Positive trends on both the inflation and COVID fronts in the past month have supported the market, as have rising earnings estimates that point to nearly 8.5% growth for the top 100 firms in the S&P 500. This in turn makes the historically high 21.5 forward PE multiple look reasonable on the assumption that inflation averages 2% over the next 5-10 years, since low inflation implies low interest rates. The Fed’s decision to quickly taper means easy liquidity will diminish to historical norms but this doesn’t imply interest rates will rise back to normal levels. The Fed is fairly confident that its combination of easy money and stringent macroprudential policies towards commercial banks is complimentary to trends in financial markets that drive efficiencies in the allocation of capital towards productive ends. This in turn drives productivity and keeps inflation from getting out of hand. A goldilocks economy with sprinkling of volatility described the American economy in the years leading up to the pandemic, and both the Fed and fixed income markets expect the same as 2022 unfurls,
Complimenting the efficiencies in financial markets are the disinflationary trends caused by the retail disruption of Amazon and the move to digitization and automation hastened by the pandemic. These trends ensure that firms emulate Wal-Mart in striving to wring out costs while simultaneously emulating Amazon by innovating to stave off the disruption wrought by small software-focused firms since the dawn of the internet. Thus the fixed-income market sees inflation as transient and it’s highly likely the Fed returns to its benign language regarding inflation in early 2022. Low interest rates are bullish undercurrent for equities, so any pullback not occasioned by a geopolitical shock will be followed by a return to market highs, allowing for trading profits.

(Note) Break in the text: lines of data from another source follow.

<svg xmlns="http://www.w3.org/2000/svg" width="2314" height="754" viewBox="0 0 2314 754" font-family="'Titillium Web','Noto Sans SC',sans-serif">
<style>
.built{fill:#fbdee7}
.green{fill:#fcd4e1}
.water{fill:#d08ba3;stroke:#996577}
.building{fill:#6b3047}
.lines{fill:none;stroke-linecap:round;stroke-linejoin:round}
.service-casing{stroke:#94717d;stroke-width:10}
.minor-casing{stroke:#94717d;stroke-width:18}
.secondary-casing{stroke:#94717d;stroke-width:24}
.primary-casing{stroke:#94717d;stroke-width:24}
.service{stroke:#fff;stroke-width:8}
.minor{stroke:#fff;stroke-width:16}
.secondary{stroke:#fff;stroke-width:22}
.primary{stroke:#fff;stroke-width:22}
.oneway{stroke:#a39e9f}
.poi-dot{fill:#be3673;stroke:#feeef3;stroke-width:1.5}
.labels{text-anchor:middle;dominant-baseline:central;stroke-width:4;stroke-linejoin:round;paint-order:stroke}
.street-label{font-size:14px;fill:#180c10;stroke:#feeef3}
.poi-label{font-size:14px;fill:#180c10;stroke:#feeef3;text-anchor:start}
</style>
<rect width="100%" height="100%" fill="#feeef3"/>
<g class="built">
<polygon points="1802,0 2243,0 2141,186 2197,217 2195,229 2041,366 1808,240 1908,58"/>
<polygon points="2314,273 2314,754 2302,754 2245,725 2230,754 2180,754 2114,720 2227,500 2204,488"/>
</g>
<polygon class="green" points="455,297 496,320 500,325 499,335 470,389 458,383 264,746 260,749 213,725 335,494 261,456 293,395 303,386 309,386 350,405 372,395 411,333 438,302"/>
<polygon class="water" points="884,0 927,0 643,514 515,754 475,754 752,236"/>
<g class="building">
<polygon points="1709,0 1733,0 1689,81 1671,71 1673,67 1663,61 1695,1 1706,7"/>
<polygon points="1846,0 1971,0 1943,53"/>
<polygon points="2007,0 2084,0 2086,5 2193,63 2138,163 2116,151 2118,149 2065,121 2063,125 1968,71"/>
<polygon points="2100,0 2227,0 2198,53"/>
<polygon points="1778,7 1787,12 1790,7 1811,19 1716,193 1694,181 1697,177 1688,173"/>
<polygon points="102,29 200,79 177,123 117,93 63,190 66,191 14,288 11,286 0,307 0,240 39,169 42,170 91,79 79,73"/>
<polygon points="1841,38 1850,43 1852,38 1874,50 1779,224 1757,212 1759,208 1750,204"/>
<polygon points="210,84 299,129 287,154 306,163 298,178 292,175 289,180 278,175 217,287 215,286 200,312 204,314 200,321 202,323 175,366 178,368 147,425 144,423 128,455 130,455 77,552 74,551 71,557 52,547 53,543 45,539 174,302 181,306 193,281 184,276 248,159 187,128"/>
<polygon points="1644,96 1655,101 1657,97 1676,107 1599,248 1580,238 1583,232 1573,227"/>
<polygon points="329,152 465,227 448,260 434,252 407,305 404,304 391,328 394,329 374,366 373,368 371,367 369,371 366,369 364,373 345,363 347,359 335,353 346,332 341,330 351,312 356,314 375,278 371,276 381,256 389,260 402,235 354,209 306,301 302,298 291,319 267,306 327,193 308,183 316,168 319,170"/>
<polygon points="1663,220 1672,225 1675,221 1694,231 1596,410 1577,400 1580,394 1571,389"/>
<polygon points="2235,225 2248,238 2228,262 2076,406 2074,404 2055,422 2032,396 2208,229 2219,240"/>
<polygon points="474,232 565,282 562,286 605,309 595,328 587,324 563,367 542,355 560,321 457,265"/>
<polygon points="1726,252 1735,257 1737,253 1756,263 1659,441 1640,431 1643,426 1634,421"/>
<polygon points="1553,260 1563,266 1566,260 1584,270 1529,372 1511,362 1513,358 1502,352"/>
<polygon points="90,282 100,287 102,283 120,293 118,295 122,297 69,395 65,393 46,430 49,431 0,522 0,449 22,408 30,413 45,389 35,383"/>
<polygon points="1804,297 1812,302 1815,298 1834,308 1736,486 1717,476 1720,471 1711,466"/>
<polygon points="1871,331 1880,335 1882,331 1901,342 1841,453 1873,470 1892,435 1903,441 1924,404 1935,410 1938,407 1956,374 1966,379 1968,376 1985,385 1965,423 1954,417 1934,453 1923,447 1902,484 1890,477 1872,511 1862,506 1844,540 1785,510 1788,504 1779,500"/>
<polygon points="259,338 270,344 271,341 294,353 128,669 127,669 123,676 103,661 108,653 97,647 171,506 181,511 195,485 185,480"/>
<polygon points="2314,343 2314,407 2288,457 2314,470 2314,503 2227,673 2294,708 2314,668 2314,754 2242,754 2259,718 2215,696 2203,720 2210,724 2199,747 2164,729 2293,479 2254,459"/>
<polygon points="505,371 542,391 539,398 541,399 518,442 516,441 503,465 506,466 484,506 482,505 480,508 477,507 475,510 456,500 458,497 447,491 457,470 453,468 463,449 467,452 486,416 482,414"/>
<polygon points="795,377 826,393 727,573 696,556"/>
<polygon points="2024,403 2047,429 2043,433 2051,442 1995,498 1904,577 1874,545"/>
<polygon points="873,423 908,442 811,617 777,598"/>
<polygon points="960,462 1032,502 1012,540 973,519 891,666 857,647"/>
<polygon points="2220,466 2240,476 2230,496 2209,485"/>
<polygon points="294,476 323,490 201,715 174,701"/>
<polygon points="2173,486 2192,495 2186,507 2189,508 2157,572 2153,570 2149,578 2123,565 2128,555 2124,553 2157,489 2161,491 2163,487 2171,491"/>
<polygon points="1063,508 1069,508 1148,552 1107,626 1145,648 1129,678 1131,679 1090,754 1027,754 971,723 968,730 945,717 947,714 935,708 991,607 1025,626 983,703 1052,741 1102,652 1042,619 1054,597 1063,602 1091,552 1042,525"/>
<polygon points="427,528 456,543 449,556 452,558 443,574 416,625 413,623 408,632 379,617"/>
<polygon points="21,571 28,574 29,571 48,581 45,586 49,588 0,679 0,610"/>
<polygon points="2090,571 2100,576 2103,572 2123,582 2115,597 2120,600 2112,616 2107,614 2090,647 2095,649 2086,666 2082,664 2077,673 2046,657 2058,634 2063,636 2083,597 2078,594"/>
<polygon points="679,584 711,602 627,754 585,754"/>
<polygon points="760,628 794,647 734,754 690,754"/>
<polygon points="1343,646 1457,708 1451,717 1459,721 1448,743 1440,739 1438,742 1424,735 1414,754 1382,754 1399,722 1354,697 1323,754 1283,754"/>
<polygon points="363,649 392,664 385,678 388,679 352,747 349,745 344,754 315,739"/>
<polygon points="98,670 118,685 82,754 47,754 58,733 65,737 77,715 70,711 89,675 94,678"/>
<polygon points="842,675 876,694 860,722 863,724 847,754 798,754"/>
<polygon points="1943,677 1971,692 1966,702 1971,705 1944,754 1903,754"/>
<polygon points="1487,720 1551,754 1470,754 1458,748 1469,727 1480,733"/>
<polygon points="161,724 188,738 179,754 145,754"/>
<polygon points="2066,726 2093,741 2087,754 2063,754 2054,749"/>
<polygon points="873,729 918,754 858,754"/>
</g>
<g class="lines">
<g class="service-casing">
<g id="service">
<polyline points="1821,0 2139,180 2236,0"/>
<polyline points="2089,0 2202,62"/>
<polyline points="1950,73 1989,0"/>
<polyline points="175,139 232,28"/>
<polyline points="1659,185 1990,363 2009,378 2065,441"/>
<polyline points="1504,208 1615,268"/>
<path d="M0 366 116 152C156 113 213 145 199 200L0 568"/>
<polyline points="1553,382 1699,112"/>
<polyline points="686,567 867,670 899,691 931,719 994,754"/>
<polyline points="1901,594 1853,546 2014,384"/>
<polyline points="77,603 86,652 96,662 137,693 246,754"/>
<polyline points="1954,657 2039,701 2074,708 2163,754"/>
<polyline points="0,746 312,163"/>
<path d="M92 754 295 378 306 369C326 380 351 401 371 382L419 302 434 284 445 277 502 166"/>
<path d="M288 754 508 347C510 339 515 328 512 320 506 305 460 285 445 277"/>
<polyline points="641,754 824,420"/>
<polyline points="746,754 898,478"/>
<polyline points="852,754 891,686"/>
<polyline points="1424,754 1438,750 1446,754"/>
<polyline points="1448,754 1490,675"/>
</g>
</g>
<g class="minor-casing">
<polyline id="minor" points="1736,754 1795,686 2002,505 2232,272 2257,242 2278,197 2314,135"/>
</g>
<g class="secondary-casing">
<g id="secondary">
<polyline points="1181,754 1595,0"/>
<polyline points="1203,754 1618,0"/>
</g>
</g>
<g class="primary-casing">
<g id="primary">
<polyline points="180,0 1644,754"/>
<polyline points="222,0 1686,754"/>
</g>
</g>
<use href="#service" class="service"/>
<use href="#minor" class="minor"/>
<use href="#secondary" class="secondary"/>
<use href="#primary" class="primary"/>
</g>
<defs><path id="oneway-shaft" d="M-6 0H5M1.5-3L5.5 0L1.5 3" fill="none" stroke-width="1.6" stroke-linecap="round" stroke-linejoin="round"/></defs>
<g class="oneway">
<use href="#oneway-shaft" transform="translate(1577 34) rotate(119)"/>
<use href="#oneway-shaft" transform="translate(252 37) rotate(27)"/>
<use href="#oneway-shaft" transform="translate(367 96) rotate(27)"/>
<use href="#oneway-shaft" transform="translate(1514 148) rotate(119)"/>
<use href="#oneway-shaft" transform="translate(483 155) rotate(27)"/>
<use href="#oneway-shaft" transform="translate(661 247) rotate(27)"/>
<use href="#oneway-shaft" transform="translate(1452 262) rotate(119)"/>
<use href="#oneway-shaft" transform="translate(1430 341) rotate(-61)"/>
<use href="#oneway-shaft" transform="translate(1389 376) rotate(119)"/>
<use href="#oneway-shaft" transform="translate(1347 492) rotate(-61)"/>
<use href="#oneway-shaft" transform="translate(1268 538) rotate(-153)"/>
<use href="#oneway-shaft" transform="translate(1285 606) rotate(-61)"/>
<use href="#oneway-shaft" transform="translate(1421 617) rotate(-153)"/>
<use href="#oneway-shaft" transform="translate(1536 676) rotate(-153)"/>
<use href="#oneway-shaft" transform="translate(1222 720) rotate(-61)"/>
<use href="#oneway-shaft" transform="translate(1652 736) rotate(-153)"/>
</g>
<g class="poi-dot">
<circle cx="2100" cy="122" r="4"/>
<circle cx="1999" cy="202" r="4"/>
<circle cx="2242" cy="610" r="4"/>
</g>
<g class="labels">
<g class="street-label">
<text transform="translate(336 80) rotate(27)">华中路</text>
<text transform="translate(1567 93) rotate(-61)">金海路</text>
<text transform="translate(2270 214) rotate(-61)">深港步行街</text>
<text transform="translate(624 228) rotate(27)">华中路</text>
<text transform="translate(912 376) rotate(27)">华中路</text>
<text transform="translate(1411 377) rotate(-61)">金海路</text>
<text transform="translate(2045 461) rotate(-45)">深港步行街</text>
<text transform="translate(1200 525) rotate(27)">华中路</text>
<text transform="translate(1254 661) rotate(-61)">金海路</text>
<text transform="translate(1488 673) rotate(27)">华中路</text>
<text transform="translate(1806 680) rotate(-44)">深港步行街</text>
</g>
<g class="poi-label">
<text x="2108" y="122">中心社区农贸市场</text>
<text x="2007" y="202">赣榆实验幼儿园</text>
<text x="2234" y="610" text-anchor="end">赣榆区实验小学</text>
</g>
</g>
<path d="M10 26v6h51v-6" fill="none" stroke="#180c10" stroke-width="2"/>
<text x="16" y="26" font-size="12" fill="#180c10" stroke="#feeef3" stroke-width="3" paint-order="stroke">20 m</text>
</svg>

Financial risk remains a concern but dollar shortages have eased. While China’s property crisis hasn’t triggered any fallout among global banks yet, cross-border bank claims to the non-financial private sector (e.g., real estate) are high according to the most recent BIS data. So the global financial markets need the Chinese Communist Party to finesse the troubles at Evergrande et al, which the CCP is incentivized to do since Chinese retail investors have money at stake. But overall the most recent BIS data shows a decrease in Q2 2021 of $308 billion (although due to comparisons with Q2 2020 it registered as a slight increase of 2% year on year), indicating contagion risk is now only a modest concern. EM debt repayment remains murky for badly run nations (e.g., Turkey, Argentina) but moderate global growth is buoying export confidence in major EMs. Fortunately there has been no major chatter regarding concentration risk or counterparty risk at large financial institutions.
My current market positions include a large cash position, and the following holdings: Activision (ATVI), Amgen (AMGN), American Express (AXP), Johnson & Johnson (JNJ), 3M (MMM), Titan Machinery (TITN) and a small net long position in the S&P 500 (the levered inverse ETF SPXU and levered ETF UPRO).